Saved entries
+++

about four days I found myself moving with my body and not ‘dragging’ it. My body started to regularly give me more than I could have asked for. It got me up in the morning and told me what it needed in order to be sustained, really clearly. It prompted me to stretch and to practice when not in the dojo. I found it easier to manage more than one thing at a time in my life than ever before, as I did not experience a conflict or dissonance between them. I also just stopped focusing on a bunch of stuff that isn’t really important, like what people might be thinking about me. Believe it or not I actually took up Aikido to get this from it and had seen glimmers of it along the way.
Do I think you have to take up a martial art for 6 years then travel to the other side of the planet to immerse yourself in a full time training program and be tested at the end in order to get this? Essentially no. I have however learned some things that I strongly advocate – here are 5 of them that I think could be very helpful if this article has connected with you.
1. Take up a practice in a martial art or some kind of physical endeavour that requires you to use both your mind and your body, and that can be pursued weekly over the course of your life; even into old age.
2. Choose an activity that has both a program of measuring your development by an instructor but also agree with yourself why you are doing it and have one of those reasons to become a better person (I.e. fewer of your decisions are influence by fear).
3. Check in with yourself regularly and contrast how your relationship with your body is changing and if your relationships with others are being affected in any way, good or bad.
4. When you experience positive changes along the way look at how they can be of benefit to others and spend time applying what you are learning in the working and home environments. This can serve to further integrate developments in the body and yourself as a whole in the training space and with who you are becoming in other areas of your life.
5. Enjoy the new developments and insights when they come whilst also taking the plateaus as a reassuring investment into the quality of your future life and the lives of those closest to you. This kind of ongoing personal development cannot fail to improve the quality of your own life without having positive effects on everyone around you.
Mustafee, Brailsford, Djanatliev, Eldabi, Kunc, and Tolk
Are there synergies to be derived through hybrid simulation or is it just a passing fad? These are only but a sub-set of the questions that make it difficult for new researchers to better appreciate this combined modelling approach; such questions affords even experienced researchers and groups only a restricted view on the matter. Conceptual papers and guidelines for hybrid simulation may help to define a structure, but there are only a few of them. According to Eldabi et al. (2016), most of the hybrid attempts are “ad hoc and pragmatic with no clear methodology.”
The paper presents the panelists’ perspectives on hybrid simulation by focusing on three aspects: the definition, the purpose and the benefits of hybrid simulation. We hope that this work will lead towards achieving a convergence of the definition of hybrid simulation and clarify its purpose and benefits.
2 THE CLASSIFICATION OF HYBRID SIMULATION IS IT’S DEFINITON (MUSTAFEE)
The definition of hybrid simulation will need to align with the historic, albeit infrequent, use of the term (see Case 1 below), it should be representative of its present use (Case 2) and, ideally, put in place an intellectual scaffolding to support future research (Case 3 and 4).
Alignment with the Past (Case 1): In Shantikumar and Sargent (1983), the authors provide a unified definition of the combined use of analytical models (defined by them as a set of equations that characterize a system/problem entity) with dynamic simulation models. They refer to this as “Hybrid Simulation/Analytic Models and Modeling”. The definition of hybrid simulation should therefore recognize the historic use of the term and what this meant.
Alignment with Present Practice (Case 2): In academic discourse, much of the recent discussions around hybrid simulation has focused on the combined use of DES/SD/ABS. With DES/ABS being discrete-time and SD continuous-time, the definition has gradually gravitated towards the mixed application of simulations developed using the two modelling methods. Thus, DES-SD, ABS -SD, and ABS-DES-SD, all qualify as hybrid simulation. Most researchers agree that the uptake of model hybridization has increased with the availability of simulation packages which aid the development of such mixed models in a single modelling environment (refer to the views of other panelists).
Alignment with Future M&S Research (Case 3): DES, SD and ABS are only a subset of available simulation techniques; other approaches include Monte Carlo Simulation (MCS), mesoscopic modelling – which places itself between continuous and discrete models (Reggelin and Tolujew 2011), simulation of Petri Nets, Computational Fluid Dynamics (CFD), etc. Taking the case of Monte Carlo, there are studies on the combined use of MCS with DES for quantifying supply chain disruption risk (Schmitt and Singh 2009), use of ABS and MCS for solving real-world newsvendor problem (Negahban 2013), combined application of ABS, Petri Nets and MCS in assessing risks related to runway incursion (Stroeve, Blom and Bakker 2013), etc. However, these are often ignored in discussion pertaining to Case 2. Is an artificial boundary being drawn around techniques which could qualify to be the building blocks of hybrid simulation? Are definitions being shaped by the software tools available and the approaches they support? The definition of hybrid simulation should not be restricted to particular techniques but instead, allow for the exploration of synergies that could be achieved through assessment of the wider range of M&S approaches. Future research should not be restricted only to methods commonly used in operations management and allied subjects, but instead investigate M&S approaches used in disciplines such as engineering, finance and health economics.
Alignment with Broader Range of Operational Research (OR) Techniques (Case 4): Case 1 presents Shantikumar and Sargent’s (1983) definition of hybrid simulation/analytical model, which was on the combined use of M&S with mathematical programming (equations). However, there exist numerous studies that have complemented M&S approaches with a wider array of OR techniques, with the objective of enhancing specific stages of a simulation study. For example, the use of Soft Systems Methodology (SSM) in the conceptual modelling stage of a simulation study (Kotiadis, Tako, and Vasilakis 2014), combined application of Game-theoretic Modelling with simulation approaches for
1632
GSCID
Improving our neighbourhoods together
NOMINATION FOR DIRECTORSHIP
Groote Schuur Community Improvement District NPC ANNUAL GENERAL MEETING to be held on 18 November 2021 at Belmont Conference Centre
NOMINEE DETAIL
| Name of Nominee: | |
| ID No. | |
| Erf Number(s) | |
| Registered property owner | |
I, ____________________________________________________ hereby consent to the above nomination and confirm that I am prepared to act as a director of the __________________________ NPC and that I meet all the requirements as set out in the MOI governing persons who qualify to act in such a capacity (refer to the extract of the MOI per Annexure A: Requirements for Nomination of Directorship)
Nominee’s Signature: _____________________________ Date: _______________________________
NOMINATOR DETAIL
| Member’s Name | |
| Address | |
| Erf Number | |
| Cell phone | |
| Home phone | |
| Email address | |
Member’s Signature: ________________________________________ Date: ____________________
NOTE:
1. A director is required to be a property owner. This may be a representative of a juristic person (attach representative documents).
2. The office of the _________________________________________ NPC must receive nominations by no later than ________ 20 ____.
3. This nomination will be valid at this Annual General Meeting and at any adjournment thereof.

+++

● Work order: Using the records above, copy word for word the line with "The definition of hybrid simulation will", the line with "Alignment with the", and every line between them.

● Task output:
The definition of hybrid simulation will need to align with the historic, albeit infrequent, use of the term (see Case 1 below), it should be representative of its present use (Case 2) and, ideally, put in place an intellectual scaffolding to support future research (Case 3 and 4).
Alignment with the Past (Case 1): In Shantikumar and Sargent (1983), the authors provide a unified definition of the combined use of analytical models (defined by them as a set of equations that characterize a system/problem entity) with dynamic simulation models. They refer to this as “Hybrid Simulation/Analytic Models and Modeling”. The definition of hybrid simulation should therefore recognize the historic use of the term and what this meant.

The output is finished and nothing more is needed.